Exercise aim:
What is needed here is every line of the records that includes "sends".

[Supplied entries Boundary: Start]

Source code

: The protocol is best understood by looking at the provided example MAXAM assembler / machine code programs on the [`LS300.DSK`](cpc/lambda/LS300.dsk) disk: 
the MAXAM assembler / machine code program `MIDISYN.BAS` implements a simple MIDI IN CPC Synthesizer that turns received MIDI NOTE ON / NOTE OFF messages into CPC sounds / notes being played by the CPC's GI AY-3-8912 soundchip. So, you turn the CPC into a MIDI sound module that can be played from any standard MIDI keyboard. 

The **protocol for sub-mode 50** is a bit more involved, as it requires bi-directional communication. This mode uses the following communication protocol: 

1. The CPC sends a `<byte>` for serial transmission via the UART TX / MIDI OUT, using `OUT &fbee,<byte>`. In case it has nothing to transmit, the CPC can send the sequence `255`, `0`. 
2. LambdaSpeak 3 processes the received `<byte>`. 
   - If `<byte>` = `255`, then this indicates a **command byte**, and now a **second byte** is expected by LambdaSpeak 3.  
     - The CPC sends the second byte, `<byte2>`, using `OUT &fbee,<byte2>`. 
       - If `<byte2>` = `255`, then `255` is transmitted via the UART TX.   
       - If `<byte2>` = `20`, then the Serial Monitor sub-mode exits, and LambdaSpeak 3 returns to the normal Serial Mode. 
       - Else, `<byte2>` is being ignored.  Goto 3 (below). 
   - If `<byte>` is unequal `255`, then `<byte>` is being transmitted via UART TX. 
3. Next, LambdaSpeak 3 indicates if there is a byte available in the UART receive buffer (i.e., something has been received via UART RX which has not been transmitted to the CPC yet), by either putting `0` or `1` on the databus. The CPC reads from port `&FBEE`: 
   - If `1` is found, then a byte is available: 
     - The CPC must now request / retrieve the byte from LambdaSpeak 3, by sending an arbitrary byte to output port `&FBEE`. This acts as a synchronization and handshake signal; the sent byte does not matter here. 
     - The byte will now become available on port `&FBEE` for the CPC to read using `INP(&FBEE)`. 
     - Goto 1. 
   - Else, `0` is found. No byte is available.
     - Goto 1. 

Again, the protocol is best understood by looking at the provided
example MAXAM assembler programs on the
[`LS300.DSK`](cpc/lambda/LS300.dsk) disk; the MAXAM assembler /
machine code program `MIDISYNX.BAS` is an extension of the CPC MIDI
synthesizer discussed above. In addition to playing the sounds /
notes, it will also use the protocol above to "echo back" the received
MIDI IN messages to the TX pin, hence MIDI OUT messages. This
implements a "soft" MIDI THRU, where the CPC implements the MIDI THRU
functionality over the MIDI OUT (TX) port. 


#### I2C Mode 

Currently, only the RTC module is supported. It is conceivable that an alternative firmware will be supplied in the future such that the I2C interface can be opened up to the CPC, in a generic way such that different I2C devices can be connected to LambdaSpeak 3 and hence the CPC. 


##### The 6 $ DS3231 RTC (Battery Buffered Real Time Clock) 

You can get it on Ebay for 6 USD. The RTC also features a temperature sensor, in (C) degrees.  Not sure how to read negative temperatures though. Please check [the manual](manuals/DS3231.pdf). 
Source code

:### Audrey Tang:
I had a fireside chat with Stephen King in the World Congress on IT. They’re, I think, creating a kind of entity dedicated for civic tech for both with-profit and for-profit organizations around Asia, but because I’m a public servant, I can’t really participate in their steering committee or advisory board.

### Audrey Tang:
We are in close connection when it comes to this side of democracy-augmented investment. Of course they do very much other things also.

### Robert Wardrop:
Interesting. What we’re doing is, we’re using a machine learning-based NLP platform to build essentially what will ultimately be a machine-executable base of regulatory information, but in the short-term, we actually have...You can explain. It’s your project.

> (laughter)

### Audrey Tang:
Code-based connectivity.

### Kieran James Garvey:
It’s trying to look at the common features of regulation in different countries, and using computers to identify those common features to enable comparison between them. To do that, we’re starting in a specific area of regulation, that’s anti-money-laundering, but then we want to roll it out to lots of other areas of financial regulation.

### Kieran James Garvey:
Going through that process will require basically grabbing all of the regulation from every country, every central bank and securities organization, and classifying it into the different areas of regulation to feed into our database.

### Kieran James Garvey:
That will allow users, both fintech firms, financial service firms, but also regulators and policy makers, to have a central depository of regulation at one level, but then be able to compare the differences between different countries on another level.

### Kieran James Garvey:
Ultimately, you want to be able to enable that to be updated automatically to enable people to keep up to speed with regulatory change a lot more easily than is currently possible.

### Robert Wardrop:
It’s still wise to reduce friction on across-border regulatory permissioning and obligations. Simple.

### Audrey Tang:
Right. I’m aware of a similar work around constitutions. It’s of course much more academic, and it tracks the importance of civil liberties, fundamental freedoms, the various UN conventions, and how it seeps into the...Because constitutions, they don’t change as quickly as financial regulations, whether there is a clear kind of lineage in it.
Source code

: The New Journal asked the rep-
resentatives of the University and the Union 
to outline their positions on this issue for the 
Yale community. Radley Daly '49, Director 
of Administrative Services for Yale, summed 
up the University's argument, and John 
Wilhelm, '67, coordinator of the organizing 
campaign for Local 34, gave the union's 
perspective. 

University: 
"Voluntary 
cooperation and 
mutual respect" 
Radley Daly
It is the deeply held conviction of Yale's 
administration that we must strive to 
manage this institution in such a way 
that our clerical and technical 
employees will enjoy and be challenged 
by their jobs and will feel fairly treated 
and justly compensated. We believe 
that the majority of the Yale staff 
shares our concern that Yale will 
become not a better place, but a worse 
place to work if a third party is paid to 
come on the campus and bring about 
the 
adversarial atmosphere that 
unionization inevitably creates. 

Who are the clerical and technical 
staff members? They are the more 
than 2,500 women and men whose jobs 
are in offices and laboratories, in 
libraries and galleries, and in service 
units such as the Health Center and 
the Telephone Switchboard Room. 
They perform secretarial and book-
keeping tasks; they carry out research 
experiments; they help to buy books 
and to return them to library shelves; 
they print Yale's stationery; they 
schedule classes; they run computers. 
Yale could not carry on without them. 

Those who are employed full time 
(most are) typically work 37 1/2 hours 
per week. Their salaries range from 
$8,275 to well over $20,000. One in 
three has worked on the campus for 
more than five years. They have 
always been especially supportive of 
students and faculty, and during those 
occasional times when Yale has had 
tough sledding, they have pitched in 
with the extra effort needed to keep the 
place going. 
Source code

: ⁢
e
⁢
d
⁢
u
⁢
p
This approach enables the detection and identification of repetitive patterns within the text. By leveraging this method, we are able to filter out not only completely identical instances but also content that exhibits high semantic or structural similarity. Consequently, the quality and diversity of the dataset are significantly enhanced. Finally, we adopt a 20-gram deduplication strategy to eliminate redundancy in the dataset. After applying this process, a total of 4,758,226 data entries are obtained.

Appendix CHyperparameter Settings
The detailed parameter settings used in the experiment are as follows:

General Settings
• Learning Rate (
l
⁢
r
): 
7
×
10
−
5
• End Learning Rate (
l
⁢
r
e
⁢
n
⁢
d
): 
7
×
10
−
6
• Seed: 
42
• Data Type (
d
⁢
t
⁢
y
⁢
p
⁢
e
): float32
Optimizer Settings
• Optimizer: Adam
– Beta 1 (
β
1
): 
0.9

[Supplied entries Boundary: End]

Response box:
1. The CPC sends a `<byte>` for serial transmission via the UART TX / MIDI OUT, using `OUT &fbee,<byte>`. In case it has nothing to transmit, the CPC can send the sequence `255`, `0`. 
     - The CPC sends the second byte, `<byte2>`, using `OUT &fbee,<byte2>`. 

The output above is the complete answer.